私が今まで訪問リハビリで伺った利用者さんの自宅には、立派な一軒家、40階以上のタワーマンション、スタイリッシュなデザイナーズ住宅など様々な家がありました。

なかには入り口がすべてガラス張りの玄関だったり、マンションの中を滝が流れていたり、ジムが併設されていたり、豪華な造りの家はとても印象に残っています。

私自身はまだ賃貸マンションで生活をしているため、様々な家を拝見させてもらうことでマイホーム購入の夢は膨らむばかりです。

ただ、利用者さんのなかには豪華な家が必ずしも生活しやすい家とは言えない事情もあるようです。

そこで今回は、利用者さんが生活をしていて不便だなぁと思っている家の構造について、実際に伺った話をもとにまとめてみました。

おしゃれな飛び石

立派な庭園がある一軒家のお宅には、まれに門から玄関までのアプローチに〝飛び石〟が設置されていることがあります。

おしゃれな料亭や旅館などに行くとよく目にする例のあれです。

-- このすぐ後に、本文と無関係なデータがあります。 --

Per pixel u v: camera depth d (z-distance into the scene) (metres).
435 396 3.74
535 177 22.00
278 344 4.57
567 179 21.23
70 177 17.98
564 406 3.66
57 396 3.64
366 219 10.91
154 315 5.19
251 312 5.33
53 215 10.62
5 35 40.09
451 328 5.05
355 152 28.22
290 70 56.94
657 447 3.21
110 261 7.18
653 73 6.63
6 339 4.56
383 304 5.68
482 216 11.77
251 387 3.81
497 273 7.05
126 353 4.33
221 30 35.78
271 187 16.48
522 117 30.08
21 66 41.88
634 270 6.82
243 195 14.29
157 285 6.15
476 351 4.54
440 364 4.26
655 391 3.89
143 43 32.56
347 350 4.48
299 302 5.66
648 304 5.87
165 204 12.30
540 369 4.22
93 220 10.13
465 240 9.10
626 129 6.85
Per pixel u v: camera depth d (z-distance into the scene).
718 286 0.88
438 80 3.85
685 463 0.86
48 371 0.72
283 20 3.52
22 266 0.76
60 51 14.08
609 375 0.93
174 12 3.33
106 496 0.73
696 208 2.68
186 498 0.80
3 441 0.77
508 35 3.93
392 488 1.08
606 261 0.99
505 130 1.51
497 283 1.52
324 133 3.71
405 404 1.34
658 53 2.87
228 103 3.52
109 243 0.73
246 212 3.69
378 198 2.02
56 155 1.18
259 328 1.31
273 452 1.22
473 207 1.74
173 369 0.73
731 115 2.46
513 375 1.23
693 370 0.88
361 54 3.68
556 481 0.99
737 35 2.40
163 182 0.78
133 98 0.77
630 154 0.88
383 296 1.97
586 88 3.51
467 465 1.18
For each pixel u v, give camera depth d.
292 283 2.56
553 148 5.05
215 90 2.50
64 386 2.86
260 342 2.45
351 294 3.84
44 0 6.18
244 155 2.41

とてもよい雰囲気があり、若い頃にこだわりをもって作った〝飛び石〟も年を重ねると意外な面で弊害が現れてしまいます。

それは〝歩きにくい〟ことです。飛び石は足場が安定しないことに加え、雨が降ると表面がとても滑りやすくなってしまいます。

また、車椅子の使用が困難なこと、介護者を伴った歩行が行いにくいなど、安定性の高い歩行が行える方以外ではとても難易度の高い環境となってしまいます。

この家の利用者さん自身も、歩行能力の低下に伴いこうした現実に直面したそうです。工事費用も安くないため今のところ経過観察状態となっています。

玄関

玄関のスペースについては、元気でなにも不自由がない頃には大して気になりませんが、実際に生活動作に支障が出始める年齢になると不便さが目立ってきます。

上がり框に高さがあるだけでも玄関からの出入りが大きな負担となってしまうため、外出機会の減少、活動はhにの縮小に繋がってしまいます。

段差昇降機や踏み台を置けるスペースがあればよいのですが、ない場合はスロープを用いて車椅子で介助してもらう必要があります。

また、外階段を経て二階に玄関がある間取りでは、家を出入りする度に介助者におぶってもらう必要があるため、ますます外出機会が減ってしまいます。

こうした事例をみると、玄関に関しては上がり框を低く、少し広めのスペースを設けておいたほうが老後の心配は少なく暮らすことができます。

お風呂の場所

最近の一戸建てに多く見られるケースですが、三階での住宅で二階に水回りを集約させているお宅に訪問する機会が増えています。

一階に寝室、二階にトイレ、お風呂、洗面所、キッチン、洗濯置き場などすべての水回りを集約させ、三階には客室や趣味の部屋があったりします。

このような住環境で課題となるのが〝入浴が面倒〟になってしまうことです。

足腰が弱く階段昇降が大変な利用者さんにとっては、二階まで階段を登ってお風呂に行くことが次第に大変になってしまい、訪問入浴サービスへと切り替える方もいました。

その方はいつも口癖のように〝家を建てるなら風呂は一階にしておけ〟とぼやいていました。

こうした住宅に限らず、例えば二世帯住宅でお風呂だけ共有しているケースなどでは、自宅内にある階段が活動範囲を狭小化させてしまうことが予想されます。

まとめ

年をとってから後悔する住環境については、

⑴玄関までのアプローチは滑らず広々と歩ける環境を。

⑵玄関の出入りが活動範囲の広がりに大きな影響を与えている。

⑶お風呂と寝室は同じ階にあったほうが安心して生活できる。